Based on the feedback of my readers, I get the impression that this blog is a sanctuary for many. For those who are tired of the political drama, and the tension it is causing in their homes and workplaces; for those whose churches are not places of love and inclusion; for those who do not claim a religious path, but still seek the sacred; and for those whose vocation involves daily service to others, and need a place to be refilled, refueled, and encouraged by like-minded people.

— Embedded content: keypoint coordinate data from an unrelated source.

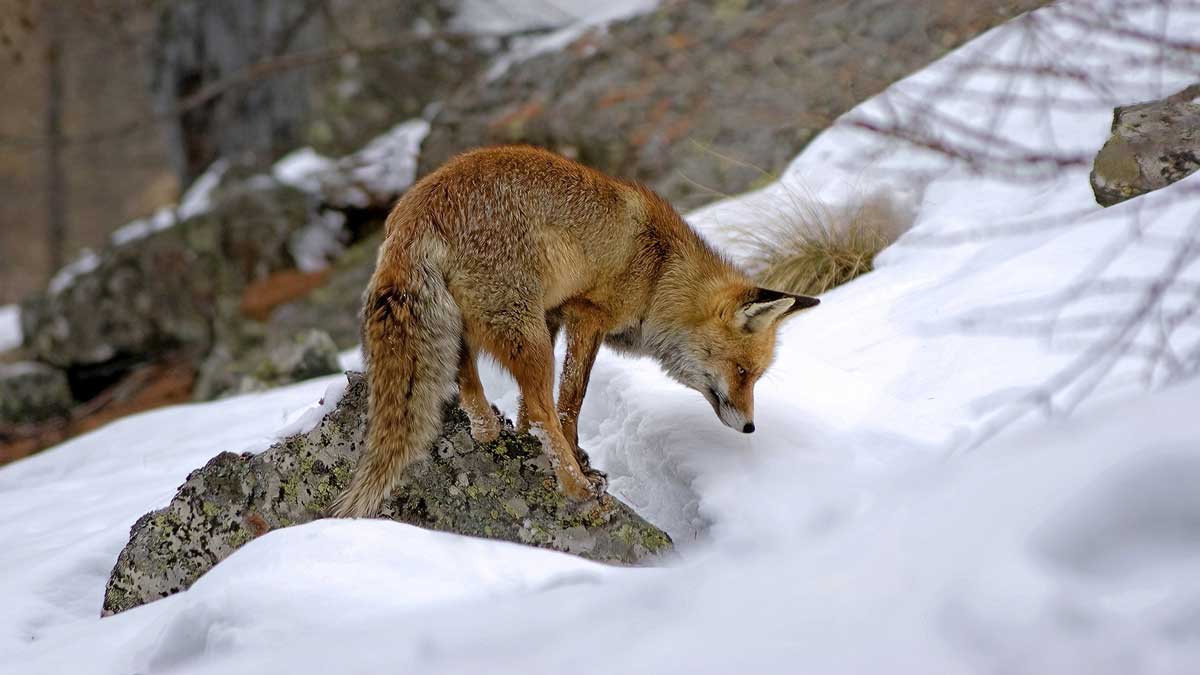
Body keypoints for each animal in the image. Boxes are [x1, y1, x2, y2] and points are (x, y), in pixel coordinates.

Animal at [331, 145, 816, 514]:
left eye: (754, 376)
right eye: (742, 372)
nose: (751, 427)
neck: (661, 273)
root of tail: (413, 213)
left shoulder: (553, 314)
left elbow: (533, 409)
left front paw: (525, 437)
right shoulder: (587, 314)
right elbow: (569, 402)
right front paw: (577, 462)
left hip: (482, 324)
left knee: (466, 376)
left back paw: (487, 428)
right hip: (526, 335)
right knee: (542, 404)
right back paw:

In our Bible study today, we were talking about ‘thin places.’ In celtic tradition, these are places, experiences, people, words and actions that make us more open and receptive to the Spirit; those places where the distance between us and God seems so very, very small, and we know that we are in the presence of the Holy. In the midst of chaos, confusion, grief, change, uncertainty, and yes, even ugly campaign ads, we can seek a safe place in the presence of the living God.

I hope that this site can offer some of that respite. I also hope that you have many other places, people, and practices that make you feel fully human, and a little bit divine. Stephen King would call it “a thinny,” that place where the boundary between two worlds melts away, and you can easily fall from one realm to the next. I call it just the every day sacred, and I’m thankful for all y’all who seek it with me. Says Thomas Merton:

Life is this simple. We are living in a world that is absolutely transparent, and God is shining through it all the time. This is not just a fable or a nice story. It is true. If we abandon ourselves to God and forget ourselves, we see it sometimes, and we see it maybe fequently. God shows Himself everywhere, in everything–in people and in things and in nature and in events. It becomes very obvious that God is everywhere and in everything and we cannot be without Him. It’s impossible. The only thing is that we don’t see it.